If this is true (and I believe that it is), what kind of politics does the historical monster mashup represent, and how does this play out in the texts themselves? To help me answer this question, I’ve been reading up on contemporary political theory. Today’s selected readings were on populism – specifically Twenty-First Century Populism: The Spectre of Western European Democracy (2008), edited by Daniele Albertazzi and Duncan McDonnell, and Populism in Europe and the Americas: Threat or Corrective for Democracy? (2012), edited by Cas Mudde and Cristóbal Rovira Kaltwasser. At first glance you might be wondering what the historical monster mashup could possibly have to do with populism or populist art. Surely it’s impossible for the realm of art, as a space of ‘free speech’, to conform to a populist aesthetic.

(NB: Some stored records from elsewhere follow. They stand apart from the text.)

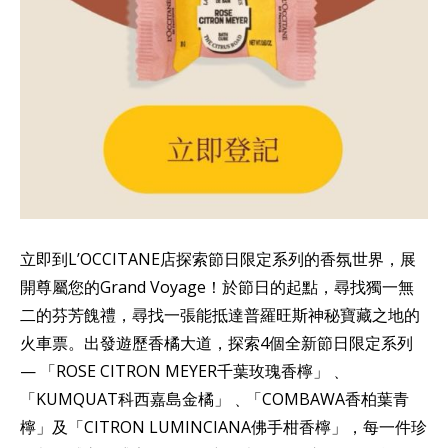
立即到L’OCCITANE店探索節日限定系列的香氛世界，展
開尊屬您的Grand Voyage！​於節日的起點，尋找獨一無
二的芬芳餽禮，尋找一張能抵達普羅旺斯神秘寶藏之地的
火車票。​出發遊歷香橘大道，探索4個全新節日限定系列
— 「ROSE CITRON MEYER千葉玫瑰香檸」﹑
「KUMQUAT科西嘉島金橘」﹑「COMBAWA香柏葉青
檸」及「CITRON LUMINCIANA佛手柑香檸」，每一件珍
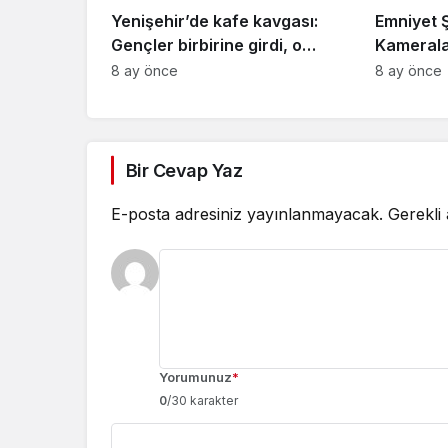
Yenişehir’de kafe kavgası:
Emniyet 
Gençler birbirine girdi, o
Kamerala
anlar kamerada
Motosikle
8 ay önce
8 ay önce
Bir Cevap Yaz
E-posta adresiniz yayınlanmayacak.
Gerekli
Yorumunuz
*
0
/30 karakter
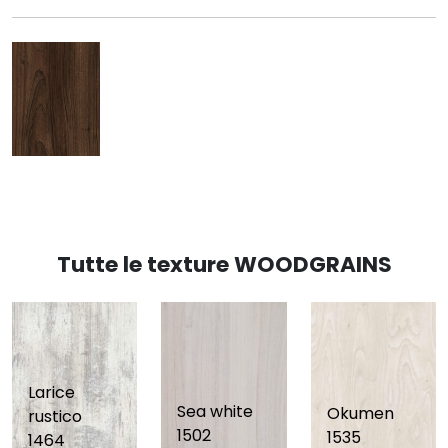
Tutte le texture WOODGRAINS
Larice
Sea white
Okumen
rustico
1502
1535
1464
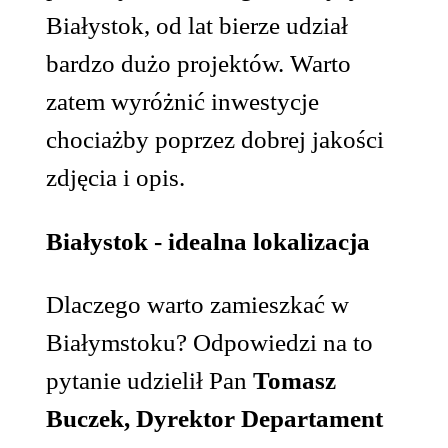
Białystok, od lat bierze udział
bardzo dużo projektów. Warto
zatem wyróżnić inwestycje
chociażby poprzez dobrej jakości
zdjęcia i opis.
Białystok - idealna lokalizacja
Dlaczego warto zamieszkać w
Białymstoku? Odpowiedzi na to
pytanie udzielił Pan
Tomasz
Buczek, Dyrektor Departament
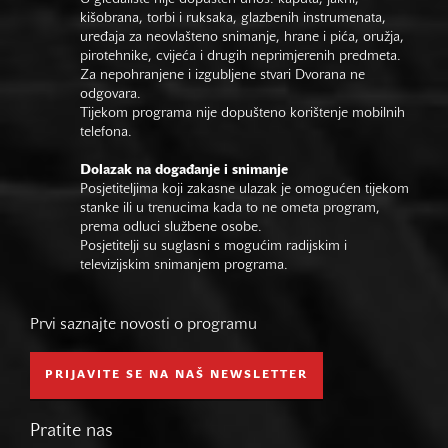
kišobrana, torbi i ruksaka, glazbenih instrumenata,
uređaja za neovlašteno snimanje, hrane i pića, oružja,
pirotehnike, cvijeća i drugih neprimjerenih predmeta.
Za nepohranjene i izgubljene stvari Dvorana ne
odgovara.
Tijekom programa nije dopušteno korištenje mobilnih
telefona.
Dolazak na događanje i snimanje
Posjetiteljima koji zakasne ulazak je omogućen tijekom
stanke ili u trenucima kada to ne ometa program,
prema odluci službene osobe.
Posjetitelji su suglasni s mogućim radijskim i
televizijskim snimanjem programa.
Prvi saznajte novosti o programu
PRIJAVITE SE NA NAŠ NEWSLETTER
Pratite nas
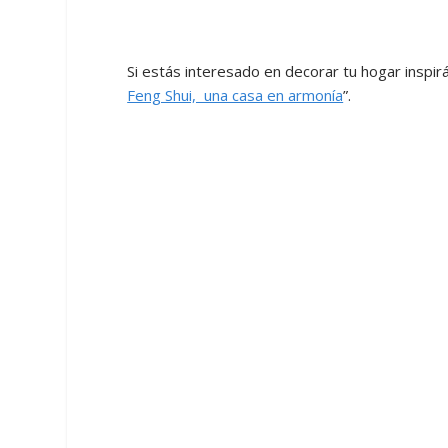
Si estás interesado en decorar tu hogar inspir
Feng Shui, una casa en armonía
”.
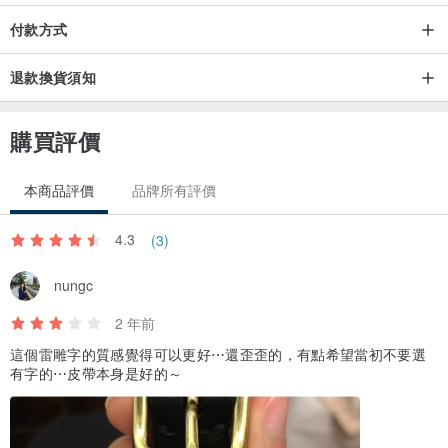
皮帶寬：1.7公分
付款方式
歐洲植鞣牛革
退款換貨須知
須備註提供腰圍，為您調整長度
購買評價
/ Store /
本商品評價
品牌所有評價
| 台中歌劇院門市 |
4.3
(3)
地址：台中市西屯區惠來路二段101號 台中歌劇院內
nungc
2 年前
歡迎前來探索
這個雷雕字的質感覺得可以更好⋯還歪歪的，有點希望當初不要選
有字的⋯皮帶本身是好的～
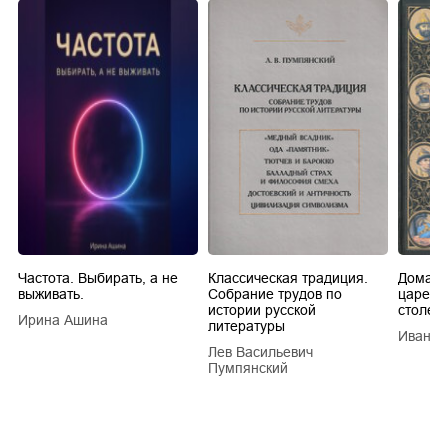
Частота. Выбирать, а не
Классическая традиция.
Домашн
выживать.
Собрание трудов по
царей в
истории русской
столети
Ирина Ашина
литературы
Иван Е
Лев Васильевич
Пумпянский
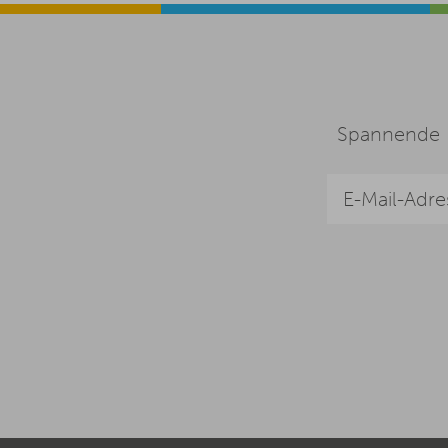
Spannende I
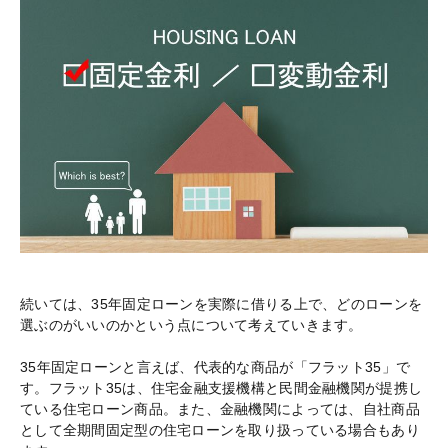
続いては、35年固定ローンを実際に借りる上で、どのローンを
選ぶのがいいのかという点について考えていきます。
35年固定ローンと言えば、代表的な商品が「フラット35」で
す。フラット35は、住宅金融支援機構と民間金融機関が提携し
ている住宅ローン商品。また、金融機関によっては、自社商品
として全期間固定型の住宅ローンを取り扱っている場合もあり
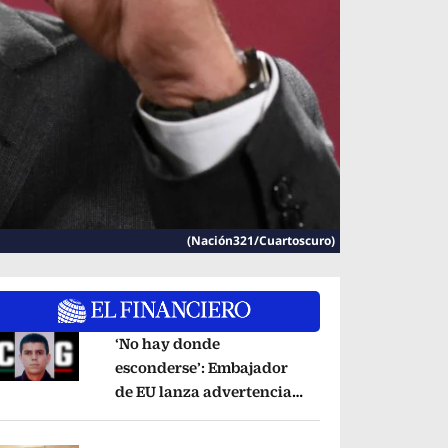
(Nación321/Cuartoscuro)
‘No hay donde
esconderse’: Embajador
de EU lanza advertencia
pens in new window
contra ‘El Pelón’, hijastro
del ‘Mencho’
Opens in new window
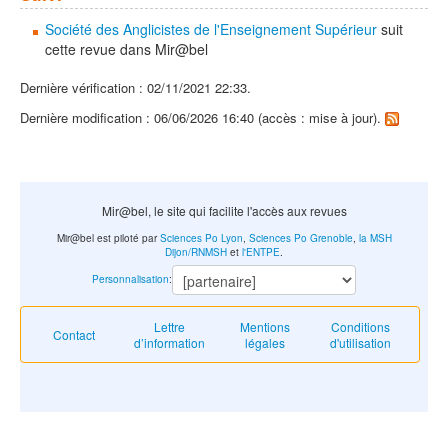
Société des Anglicistes de l'Enseignement Supérieur
suit
cette revue dans Mir@bel
Dernière vérification : 02/11/2021 22:33.
Dernière modification : 06/06/2026 16:40 (accès : mise à jour).
Mir@bel, le site qui facilite l'accès aux revues
Mir@bel est piloté par
Sciences Po Lyon
,
Sciences Po Grenoble
,
la MSH
Dijon/RNMSH
et
l'ENTPE
.
Personnalisation
:
Lettre
Mentions
Conditions
Contact
d’information
légales
d'utilisation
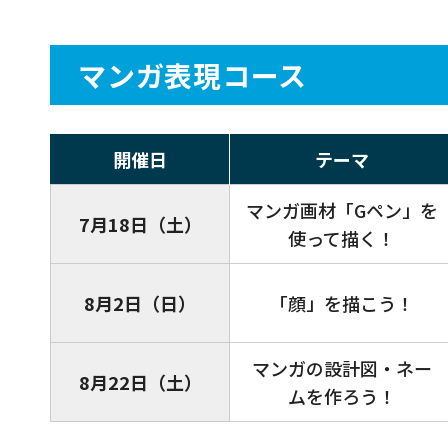
マンガ表現コース
開催日
テーマ
マンガ画材「Gペン」を
7月18日（土）
使って描く！
8月2日（日）
「顔」を描こう！
マンガの設計図・ネー
8月22日（土）
ムを作ろう！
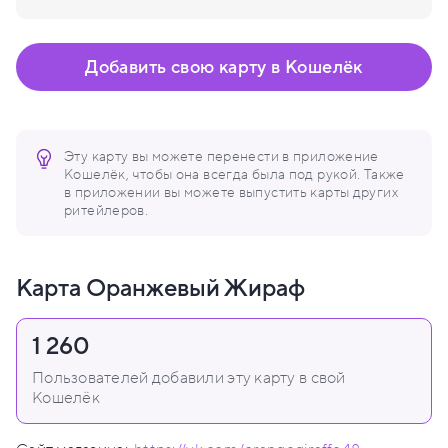
Добавить свою карту в Кошелёк
Эту карту вы можете перенести в приложение
Кошелёк, чтобы она всегда была под рукой. Также
в приложении вы можете выпустить карты других
ритейлеров.
Карта Оранжевый Жираф
1 260
Пользователей добавили эту карту в свой
Кошелёк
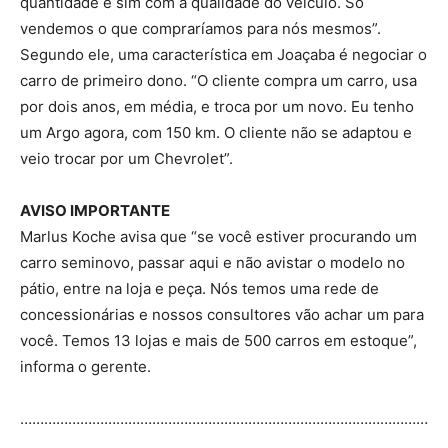
quantidade e sim com a qualidade do veículo. Só
vendemos o que compraríamos para nós mesmos”.
Segundo ele, uma característica em Joaçaba é negociar o
carro de primeiro dono. “O cliente compra um carro, usa
por dois anos, em média, e troca por um novo. Eu tenho
um Argo agora, com 150 km. O cliente não se adaptou e
veio trocar por um Chevrolet”.
AVISO IMPORTANTE
Marlus Koche avisa que “se você estiver procurando um
carro seminovo, passar aqui e não avistar o modelo no
pátio, entre na loja e peça. Nós temos uma rede de
concessionárias e nossos consultores vão achar um para
você. Temos 13 lojas e mais de 500 carros em estoque”,
informa o gerente.
…………………………………………………………………………………………
…………………………………………………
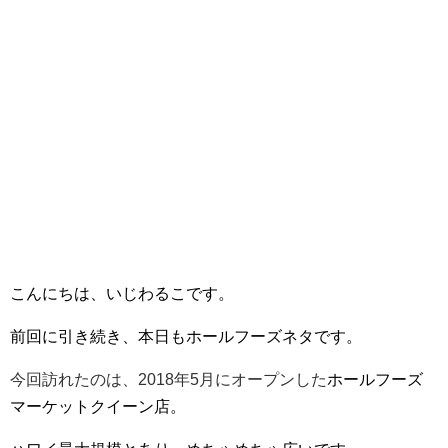
こんにちは、いじわるこです。
前回に引き続き、本日もホールフーズネタです。
今回訪れたのは、2018年5月にオープンした
ホールフーズ
マーケットクイーン店。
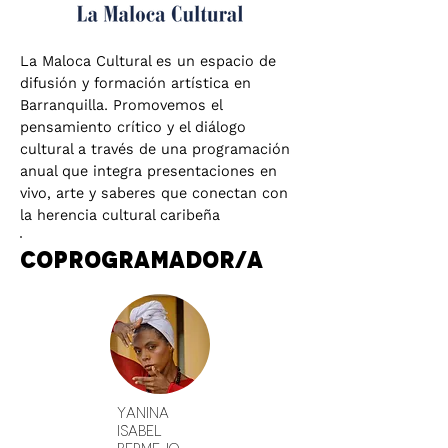
La Maloca Cultural es un espacio de
difusión y formación artística en
Barranquilla. Promovemos el
pensamiento crítico y el diálogo
cultural a través de una programación
anual que integra presentaciones en
vivo, arte y saberes que conectan con
la herencia cultural caribeña
Coprogramador/a
Yanina
Isabel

Populism in Europe and the Americas is specifically interested in whether populism should be seen as a good thing for democracy (and all its associated rights) or bad thing. First, though, it is tasked with actually defining populism and democracy, which have both been approached from a wide number of directions. The introduction by Mudde and Kaltwasser ultimately concludes that populism can be minimally defined as an ideology
that considers society to be ultimately separated into two homogenous and antagonistic groups, ‘the pure people’ and ‘the corrupt elite’, and which argues that politics should be an expression of the volonté générale (general will) or the people […]. This means that populism is in essence a form of moral politics, as the distinction between ‘the elite’ and ‘the people’ is first and foremost moral (i.e. pure versus corrupt), not situational (e.g. position of power), sociocultural (e.g. ethnicity, religion), or socio-economic (e.g. class). Moreover, both categories are to a certain extent ’empty signifiers’ (Laclau 1977), as it is the populists who construct the exact meanings of ‘the elite’ and ‘the people’ [pp. 8-9, emphasis modified]
In other words, depending on the context and culture populism can potentially be found everywhere – among all social classes and backgrounds, and in both left-wing and right-wing politics.
Twenty-First-Century Populism likewise opens by pointing out the frequent abuse of the term ‘populism’ in contemporary politics:
Much like Dylan Thomas’ definition of an alcoholic as ‘someone you don’t like who drinks as much as you’, the epithet ‘populist’ is often used in public debate to denigrate statements and measures by parties and politicians which commentators or other politicians oppose. When an adversary promises to crack down on crime or lower taxes and yet increase spending on public services, it is ‘populist’. When one’s own side does so, it is dealing with the country’s problems [p. 2]
Before we can go about deciding what populism means, then, Albertazzi and McDonnell argue that we first need to account for the term’s negative connotations in politics and popular culture.
After an extensive definition of democracy (and its different facets and levels), Mudde and Kaltwasser conclude that populism is generally beneficial to a democracy when it opposes it from the outside [p.25], serving to critique the system and keep its power in check. Populism becomes most harmful to democracy when emerges from within the government, subverting the system’s own ‘checks and balances’ [p. 24] in the name of the popular majority to undermine minority rights, or for personal gain.
Neither of these books comments in any depth on the function of art in populist politics (though Twenty-First-Century Populism does contain a chapter by Gianpietro Mazzoleni on the role of the media in promoting and exploiting populist figureheads). Could historical monster mashup be categorised as populist? That will have to be a future blog post, but at the moment I’m just enjoying learning about a subject area I had never really engaged with. This week’s reading should come especially handy in the light of the American presidential elections.